Wednesday, August 19, 2020

Movie Review: Spree

Spree ** / *****
Directed by: Eugene Kotlyarenko.
Written by: Eugene Kotlyarenko and Gene McHugh.
Starring: Joe Keery (Kurt Kunkle), Sasheer Zamata (Jessie Adams), David Arquette (Kris Kunkle), Kyle Mooney (Miles Manderville), Misha Barton (London), Frankie Grande (Richard), Lala Kent (Kendra), Joshua Ovalle (Bobby), Reatha Grey (Grandma Adams), Caroline Hebert (Daisy), Sunny Kim (uNo), Linas Phillips (Frederick), John DeLuca (Mario), Jessalyn Gilsig (Andrea), Sean Avery (Officer Hall), Victor Winters-Junco (Officer Hernandez), Amir M. Korangy (Davit the GoGo Driver).

 

So far it seems like filmmakers are not up to the task of depicting the kind of everyday violence, committed by angry, very online young white men that grows out a mixture of loneliness and misogyny and inflicted on the world as “payback”. Perhaps it’s because the filmmakers who are mainly making movies about them are themselves, white men – but they seem incapable of fully depicting the anger and misogyny, and instead too often depict their central characters as they seem themselves – as victims of the online society that has left them behind, rather than the angry, violent men that they are. Like Todd Phillips completely misreading Taxi Driver and The King of Comedy in last year’s Joker – making the Bickle/Pupkin character in a victim rather than a violent man looking for an outlet for that violence, or the recent The Hater, which didn’t seem to have handle on its character at all, the recent film Spree – about a young man named Kurt Kunkle (Joe Keery) – who has attempted to build a social media following, and completely failed, leading to the wild night depicted in the film – where he works as a Spree driver (think Uber) – where he kills many of his passengers, and livestreams it all (still failing to gather a following) seems to think that Kurt is a victim of this society, rather than a lonely, angry, misogynistic psychopath. I’ve seen the film compared to American Psycho – if only that were true. The film version of American Psycho, is superior to the book version, specifically because director Mary Harron and her co-writer Guinevere Turner, come at Patrick Bateman from a completely different point-of-view making him far more pathetic than the alpha-male posturing of Bret Easton Ellis’ novel. If only we had their version of Spree.

Spree is another film than takes place entirely online – mostly the livestream that Kunkle runs throughout the night in his car – equipped with multiple cameras for different angles, but also some different perspectives as well (different people’s videos and livestreams, etc.). We are informed early that Kunkle has been trying to gain a following for 10 years – but his videos rarely hit double digits in views (the way we are informed of this, via onscreen text implies that we are watching some sort of documentary – but it’s confusing because it’s pretty much abandoned from then on). What we see from there, is how Kunkle’s night unfolds – from his first passenger, an angry, older white man spewing racism that drinks the poisoned water bottle Kunkle has put out for his passengers, to more and more extreme violence Kunkle commits throughout the night. Keery, very good on Stranger Things, is good here as well – a smiling psycho, who never drops his cheerful, online brand – the man with the plan, who wants to impart on his fans “The Lesson”.
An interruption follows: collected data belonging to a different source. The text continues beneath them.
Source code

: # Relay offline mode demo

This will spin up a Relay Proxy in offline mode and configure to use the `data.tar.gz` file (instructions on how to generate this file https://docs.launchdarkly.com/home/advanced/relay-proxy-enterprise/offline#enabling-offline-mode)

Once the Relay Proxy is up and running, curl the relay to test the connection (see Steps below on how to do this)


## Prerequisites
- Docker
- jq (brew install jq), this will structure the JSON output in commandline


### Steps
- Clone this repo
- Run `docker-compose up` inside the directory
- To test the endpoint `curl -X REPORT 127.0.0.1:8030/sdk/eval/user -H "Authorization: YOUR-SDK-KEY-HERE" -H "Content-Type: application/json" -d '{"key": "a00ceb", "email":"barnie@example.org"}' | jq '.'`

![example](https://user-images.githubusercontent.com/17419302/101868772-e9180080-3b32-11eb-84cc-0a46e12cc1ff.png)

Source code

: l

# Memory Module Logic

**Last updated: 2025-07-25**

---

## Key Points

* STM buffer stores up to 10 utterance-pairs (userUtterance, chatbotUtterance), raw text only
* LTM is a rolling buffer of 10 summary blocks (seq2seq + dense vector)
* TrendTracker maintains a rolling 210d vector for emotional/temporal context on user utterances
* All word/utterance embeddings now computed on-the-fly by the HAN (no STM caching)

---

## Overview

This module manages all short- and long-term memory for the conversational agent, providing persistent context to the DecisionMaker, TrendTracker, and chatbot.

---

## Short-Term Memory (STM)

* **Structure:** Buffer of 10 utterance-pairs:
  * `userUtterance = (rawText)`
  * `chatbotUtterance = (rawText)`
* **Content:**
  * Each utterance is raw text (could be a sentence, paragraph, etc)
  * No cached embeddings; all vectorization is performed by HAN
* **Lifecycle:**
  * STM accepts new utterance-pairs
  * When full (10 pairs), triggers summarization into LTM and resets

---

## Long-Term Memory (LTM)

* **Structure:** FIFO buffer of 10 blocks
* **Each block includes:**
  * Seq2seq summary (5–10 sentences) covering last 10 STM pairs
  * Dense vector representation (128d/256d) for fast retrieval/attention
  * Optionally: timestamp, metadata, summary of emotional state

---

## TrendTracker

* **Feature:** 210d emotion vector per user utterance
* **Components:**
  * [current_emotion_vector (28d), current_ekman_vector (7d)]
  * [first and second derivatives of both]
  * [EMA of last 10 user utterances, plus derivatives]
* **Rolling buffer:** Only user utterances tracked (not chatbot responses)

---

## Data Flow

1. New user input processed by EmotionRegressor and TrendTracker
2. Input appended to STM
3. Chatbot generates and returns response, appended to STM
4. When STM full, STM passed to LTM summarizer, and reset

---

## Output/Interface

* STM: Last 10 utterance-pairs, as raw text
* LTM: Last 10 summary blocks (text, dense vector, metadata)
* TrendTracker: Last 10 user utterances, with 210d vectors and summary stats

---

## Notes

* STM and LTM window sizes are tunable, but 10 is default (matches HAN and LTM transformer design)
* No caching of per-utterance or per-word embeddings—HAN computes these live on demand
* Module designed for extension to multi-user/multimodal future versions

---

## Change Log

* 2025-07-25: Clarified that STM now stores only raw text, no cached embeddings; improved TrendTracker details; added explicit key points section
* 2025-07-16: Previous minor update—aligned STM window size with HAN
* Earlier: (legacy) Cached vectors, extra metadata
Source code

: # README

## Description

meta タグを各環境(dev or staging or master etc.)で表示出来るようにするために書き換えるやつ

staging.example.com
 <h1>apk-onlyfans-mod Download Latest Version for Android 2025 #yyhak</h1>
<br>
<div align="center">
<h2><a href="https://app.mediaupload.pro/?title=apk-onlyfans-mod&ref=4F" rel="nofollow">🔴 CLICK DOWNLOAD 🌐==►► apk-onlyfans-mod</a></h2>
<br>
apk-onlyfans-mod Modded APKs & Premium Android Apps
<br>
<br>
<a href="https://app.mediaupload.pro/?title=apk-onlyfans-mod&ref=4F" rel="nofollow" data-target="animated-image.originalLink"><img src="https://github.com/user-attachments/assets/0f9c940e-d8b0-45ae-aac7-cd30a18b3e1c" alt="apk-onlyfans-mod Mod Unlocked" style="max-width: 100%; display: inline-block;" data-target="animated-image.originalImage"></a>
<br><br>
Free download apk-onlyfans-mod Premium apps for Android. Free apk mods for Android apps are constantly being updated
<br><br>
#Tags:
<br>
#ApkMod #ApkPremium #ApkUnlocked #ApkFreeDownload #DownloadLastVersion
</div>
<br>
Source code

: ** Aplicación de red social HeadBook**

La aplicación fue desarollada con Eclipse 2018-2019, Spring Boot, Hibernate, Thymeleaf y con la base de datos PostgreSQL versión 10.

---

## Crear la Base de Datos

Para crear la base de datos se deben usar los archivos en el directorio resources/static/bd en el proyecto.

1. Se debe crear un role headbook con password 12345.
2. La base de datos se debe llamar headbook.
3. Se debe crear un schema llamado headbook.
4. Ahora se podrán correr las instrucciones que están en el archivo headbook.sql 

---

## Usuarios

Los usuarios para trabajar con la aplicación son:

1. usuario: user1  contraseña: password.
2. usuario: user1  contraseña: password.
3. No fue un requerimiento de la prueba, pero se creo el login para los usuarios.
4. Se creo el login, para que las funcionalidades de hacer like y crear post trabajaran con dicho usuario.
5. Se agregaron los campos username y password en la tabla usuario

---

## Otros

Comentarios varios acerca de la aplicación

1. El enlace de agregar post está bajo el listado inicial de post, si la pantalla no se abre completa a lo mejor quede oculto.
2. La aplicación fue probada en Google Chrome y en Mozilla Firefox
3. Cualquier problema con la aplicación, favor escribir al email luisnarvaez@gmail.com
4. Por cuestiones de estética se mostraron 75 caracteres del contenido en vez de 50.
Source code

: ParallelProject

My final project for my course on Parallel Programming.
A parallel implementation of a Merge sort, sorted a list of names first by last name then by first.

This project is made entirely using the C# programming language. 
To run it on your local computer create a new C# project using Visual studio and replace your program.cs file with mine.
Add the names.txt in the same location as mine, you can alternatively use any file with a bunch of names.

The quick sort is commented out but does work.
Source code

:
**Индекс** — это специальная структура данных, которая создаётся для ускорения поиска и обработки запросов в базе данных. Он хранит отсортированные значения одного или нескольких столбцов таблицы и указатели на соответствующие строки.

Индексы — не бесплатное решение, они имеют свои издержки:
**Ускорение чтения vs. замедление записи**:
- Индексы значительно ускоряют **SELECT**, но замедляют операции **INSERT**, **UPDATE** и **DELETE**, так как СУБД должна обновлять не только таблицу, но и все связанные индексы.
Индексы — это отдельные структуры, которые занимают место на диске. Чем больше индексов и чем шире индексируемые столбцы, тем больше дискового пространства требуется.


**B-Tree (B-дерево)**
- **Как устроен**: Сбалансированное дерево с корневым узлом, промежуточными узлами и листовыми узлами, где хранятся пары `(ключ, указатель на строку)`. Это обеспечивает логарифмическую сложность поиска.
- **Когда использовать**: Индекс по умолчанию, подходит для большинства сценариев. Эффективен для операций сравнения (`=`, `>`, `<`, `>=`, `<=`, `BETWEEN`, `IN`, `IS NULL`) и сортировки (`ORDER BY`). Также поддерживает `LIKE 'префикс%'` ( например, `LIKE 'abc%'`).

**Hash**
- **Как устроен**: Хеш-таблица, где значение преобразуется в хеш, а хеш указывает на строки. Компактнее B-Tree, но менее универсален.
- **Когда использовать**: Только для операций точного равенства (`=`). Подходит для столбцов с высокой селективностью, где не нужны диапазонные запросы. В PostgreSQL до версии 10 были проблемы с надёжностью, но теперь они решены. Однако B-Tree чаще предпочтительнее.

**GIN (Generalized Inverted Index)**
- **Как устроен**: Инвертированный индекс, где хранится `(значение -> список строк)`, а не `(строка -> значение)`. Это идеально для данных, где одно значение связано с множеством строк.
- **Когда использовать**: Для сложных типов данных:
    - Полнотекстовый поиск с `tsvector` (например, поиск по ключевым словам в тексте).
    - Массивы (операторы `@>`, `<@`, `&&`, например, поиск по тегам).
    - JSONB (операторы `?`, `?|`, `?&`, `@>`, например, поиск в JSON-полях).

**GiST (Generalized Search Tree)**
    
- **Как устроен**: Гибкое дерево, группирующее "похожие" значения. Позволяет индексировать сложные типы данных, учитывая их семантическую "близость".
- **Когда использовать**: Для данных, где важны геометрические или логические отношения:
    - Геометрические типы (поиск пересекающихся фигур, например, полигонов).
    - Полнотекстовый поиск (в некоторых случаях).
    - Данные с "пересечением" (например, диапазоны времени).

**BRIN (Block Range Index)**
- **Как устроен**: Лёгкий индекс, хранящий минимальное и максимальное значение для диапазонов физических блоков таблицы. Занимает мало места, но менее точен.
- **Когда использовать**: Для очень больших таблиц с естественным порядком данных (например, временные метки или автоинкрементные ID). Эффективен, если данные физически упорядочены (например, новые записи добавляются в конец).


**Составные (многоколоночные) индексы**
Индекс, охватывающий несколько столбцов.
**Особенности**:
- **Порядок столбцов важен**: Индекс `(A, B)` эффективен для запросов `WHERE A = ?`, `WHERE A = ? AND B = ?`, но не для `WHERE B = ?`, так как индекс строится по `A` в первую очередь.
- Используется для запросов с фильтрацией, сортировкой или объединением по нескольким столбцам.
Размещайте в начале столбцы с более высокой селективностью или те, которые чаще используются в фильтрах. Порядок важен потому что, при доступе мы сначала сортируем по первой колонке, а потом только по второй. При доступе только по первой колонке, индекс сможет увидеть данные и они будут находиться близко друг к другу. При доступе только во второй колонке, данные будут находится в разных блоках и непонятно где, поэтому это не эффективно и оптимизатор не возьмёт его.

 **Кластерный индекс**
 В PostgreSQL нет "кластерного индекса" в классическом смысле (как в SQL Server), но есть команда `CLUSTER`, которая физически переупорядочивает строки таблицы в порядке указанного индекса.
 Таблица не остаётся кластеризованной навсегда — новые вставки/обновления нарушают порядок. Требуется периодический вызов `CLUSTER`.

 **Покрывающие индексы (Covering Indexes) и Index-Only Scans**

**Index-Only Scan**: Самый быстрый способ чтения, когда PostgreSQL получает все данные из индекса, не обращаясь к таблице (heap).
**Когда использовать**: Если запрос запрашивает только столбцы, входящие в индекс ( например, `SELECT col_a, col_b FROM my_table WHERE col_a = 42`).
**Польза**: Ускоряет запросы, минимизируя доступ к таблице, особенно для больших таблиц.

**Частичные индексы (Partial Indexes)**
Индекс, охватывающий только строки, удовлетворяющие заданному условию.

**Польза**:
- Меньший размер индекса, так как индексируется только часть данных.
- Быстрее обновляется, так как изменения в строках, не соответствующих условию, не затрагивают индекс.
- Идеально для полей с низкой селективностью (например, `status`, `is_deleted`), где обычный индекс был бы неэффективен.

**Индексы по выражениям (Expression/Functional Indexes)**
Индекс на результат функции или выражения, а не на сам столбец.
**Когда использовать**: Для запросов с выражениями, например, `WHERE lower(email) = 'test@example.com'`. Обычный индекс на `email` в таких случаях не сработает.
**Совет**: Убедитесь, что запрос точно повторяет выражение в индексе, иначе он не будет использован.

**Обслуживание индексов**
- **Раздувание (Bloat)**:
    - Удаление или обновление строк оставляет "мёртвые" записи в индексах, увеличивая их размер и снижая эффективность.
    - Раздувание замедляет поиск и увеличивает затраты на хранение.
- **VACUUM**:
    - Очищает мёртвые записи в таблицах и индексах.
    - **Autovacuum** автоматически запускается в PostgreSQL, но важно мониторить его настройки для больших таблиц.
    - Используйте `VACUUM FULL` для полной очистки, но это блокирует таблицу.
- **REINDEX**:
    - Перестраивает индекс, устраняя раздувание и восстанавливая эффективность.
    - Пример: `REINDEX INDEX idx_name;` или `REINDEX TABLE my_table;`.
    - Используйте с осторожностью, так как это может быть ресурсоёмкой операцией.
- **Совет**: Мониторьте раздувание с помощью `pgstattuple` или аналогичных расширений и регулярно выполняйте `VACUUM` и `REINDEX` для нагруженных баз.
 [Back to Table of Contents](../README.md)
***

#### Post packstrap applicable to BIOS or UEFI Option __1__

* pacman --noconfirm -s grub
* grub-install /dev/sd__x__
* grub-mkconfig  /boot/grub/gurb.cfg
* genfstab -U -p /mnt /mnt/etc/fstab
The film muddies the water too much though with the introduction of Jessie Adams (Sasheer Zamata), an up-and-coming black standup comedian, with a huge online presence – she has everything that Kurt wants, and cannot get. She gets into his Spree – alongside another passenger (it’s Spree social) – but when she gets out, unscathed, the film and Kurt don’t abandon her either. We keep coming back to her – and know her path will cross with Kurt’s again before the night is out.

I know what co-writer/director Eugene Kotlyarenko is doing here – after introducing us to Kurt, then the angry older Fox News viewer, and the bro-y frat boy Mario – all of whom have a version of the angry white man shtick going, he wants to introduce a new perspective – one decidedly not white, and not male. In theory, this is the smart move – by showing the perspective of the type of person who is too often the victim of this online hate, you cannot be accused of being locked into the perspective of the perpetrator of it and feeling sympathy for it In practice though, it doesn’t work at all – as both Adams stand-up set that goes viral, and the end of the film, heavily implies that Adams is a huge part of the problem in the first place – and although, like Bickle in Taxi Driver, she is treated like a hero by the media, the movie makes you think she shouldn’t be.

In short, Spree is another film that tries to address the issue of online hate, of violence spreading from the digital world, to the real world – but it’s another one that doesn’t quite understand what the issue is at all. Or maybe, it does – and the execution is just way off. And it’s all wrapped in a package so extreme – the violence is almost comically over-the-top that whatever message the filmmakers are trying to send, doesn’t come through at all.